Le Quattro Nobili Verità descritte nella dottrina buddista, definiscono duhkha come “un’insoddisfazione di base che pervade tutta l’esistenza e tutte le forme di vita, perché tutte le forme di vita sono mutevoli e impermanenti“.

L’obiettivo quindi è sviluppare l’intuizione e la comprensione della natura di duhkha, in questo modo il suo aspetto apparentemente negativo diventa insegnamento.

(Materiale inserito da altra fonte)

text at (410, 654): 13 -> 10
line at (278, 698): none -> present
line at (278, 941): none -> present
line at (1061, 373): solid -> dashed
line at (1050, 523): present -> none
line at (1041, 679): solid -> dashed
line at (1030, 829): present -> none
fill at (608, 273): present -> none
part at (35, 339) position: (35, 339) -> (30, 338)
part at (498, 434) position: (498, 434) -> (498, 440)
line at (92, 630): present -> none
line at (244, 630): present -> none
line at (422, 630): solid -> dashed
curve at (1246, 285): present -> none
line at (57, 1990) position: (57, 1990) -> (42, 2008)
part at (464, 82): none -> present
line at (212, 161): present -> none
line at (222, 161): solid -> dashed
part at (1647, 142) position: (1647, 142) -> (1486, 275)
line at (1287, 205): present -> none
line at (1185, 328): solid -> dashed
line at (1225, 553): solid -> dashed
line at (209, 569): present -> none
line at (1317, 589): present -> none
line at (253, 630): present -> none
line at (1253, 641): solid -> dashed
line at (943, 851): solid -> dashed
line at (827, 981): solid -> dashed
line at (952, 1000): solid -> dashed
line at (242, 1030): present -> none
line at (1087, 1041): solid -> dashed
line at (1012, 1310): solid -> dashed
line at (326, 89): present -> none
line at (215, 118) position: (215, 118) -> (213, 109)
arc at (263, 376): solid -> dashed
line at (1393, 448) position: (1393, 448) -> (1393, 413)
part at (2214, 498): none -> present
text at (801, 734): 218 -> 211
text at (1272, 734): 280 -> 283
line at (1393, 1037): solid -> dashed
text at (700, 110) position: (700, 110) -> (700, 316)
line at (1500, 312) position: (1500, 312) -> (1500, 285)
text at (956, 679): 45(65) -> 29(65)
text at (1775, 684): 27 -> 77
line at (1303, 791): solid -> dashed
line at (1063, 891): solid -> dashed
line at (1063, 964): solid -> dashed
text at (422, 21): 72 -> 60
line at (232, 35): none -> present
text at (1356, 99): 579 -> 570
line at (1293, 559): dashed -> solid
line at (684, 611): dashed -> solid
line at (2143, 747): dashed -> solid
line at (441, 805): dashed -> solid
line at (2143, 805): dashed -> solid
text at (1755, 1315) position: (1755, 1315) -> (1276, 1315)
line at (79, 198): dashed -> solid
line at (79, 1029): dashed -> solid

Questo concetto implica guardare le condizioni che lo fanno sorgere e come può essere superato.

Dukha rappresenta uno dei tre segni dell’esistenza, insieme a:

  • Anitya, l’impermanenza, il cambiamento, il divenire;
  • Anatman, il non sé, l’in sostanzialità della personalità, l’inesistenza di un nucleo permanente e separato;

All’interno del buddismo e dello yoga, l’idea di equilibrio è un insegnamento fondamentale e il concetto di duhkha rappresenta una parte essenziale della vita, perché senza sofferenza, non può esserci gioia. Senza dolore, non ci può essere crescita o sviluppo.

La gente di solito si rifugia nel futuro per sfuggire alle proprie sofferenze. Traccia una linea immaginaria sulla traiettoria del tempo, al di là della quale le sue sofferenze di oggi cessano di esistere.